こびと国の赤い帽子

 こびと役場が「赤い帽子の窓口」というのをつくりました。
 
 その窓口でなにをするかといえば、こびと夫婦の愛を計るというのです。愛をどうやって計るのかというと、愛を計るてんびんで計るといいます。こびとの夫婦が手をつないで一方の皿に乗り、他方の皿に愛のおもしを載せて計る。愛のおもしが重いほど、その夫婦の愛は強い、ということになります。そしてその年、こびと国で一番のつよい愛をもっていた夫婦には、ペアの「赤い帽子」をプレゼントするのです。

 赤い帽子は、特別な帽子です。それは別名、ただの帽子と呼ばれています。それをかぶっていれば、食べ物を買うのもただ、電車やバスに乗るのもただ。住む家の賃料もただ。電気や水道などの生活に必要なものから、とくにそうでないものまで、みんなただになるのです。

 その年、国で一番になった夫婦は、赤い帽子をかぶってさっそく旅行に出かけました。夫婦には行ってみたい町があったのです。それは遠い場所にある、とても貧しくて、小さな町です。こびと夫婦は、そこで貧しいこびと夫婦に出会いました。お金にこまっているばかりではなく、こどもを亡くしてしまって毎日泣き暮らしているのです。赤い帽子のこびと夫婦は、帰りぎわにその家に赤い帽子を置いてそっと立ち去りました。

 貧しいこびと夫婦はとても喜びました。さっそく帽子をかぶると、ずっと憧れだった裕福で大きな町へ旅へ出かけました。活気のある市場や、おいしい食べ物屋さんを歩いてまわり、山よりも高いこびとの塔にも登りました。貧しいこびと夫婦は、そこで裕福なこびと夫婦に出会いました。彼らはお金にはこまっていないけれど、夫婦仲がわるくていつも喧嘩ばかりしています。貧しいこびと夫婦は、帰りぎわにその家に赤い帽子を置いてそっと立ち去りました。
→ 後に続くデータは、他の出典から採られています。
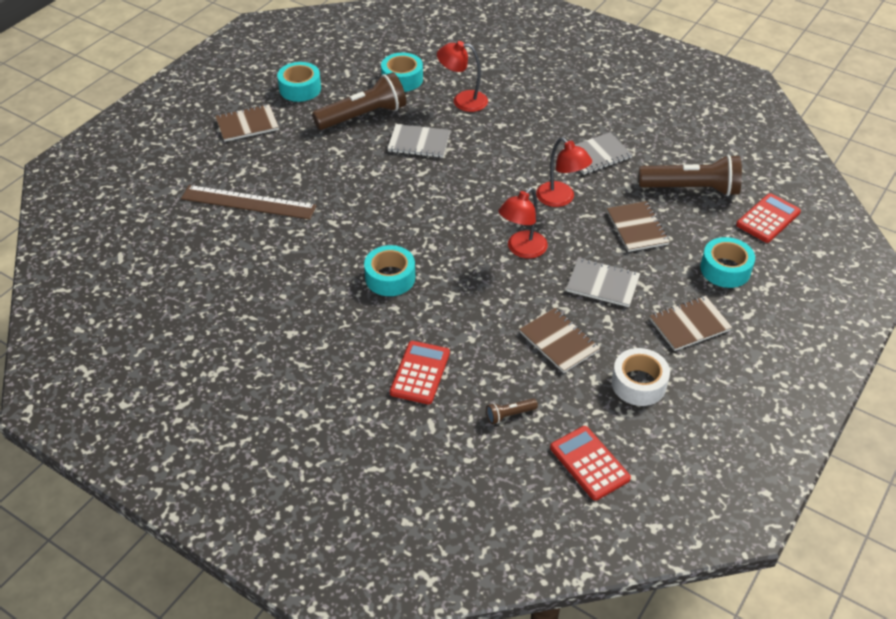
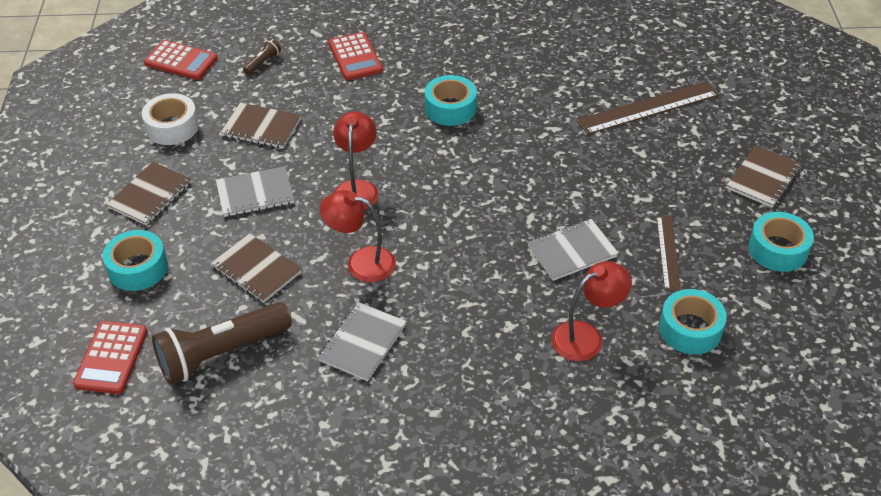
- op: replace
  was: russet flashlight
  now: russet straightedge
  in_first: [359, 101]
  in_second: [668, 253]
 裕福なこびと夫婦は、何だこんなものいらないぞ、と最初は言いました。けれど、赤い帽子を見ていると、すっかり忘れていた、若く貧しかったころが思い出されてくるのです。当時の、お金がなく、お金がないことで愛がすり減っていき、それならとがむしゃらにお金を追い求めた日々が。裕福なこびと夫婦は、この帽子を持ってどこか自分たちの知らない町へ行ってみようかと相談しました。自分たちよりも、もっとこの帽子が必要な夫婦がいるだろうから、と。

 こうして赤い帽子は、こびと国を旅し続けるのでした。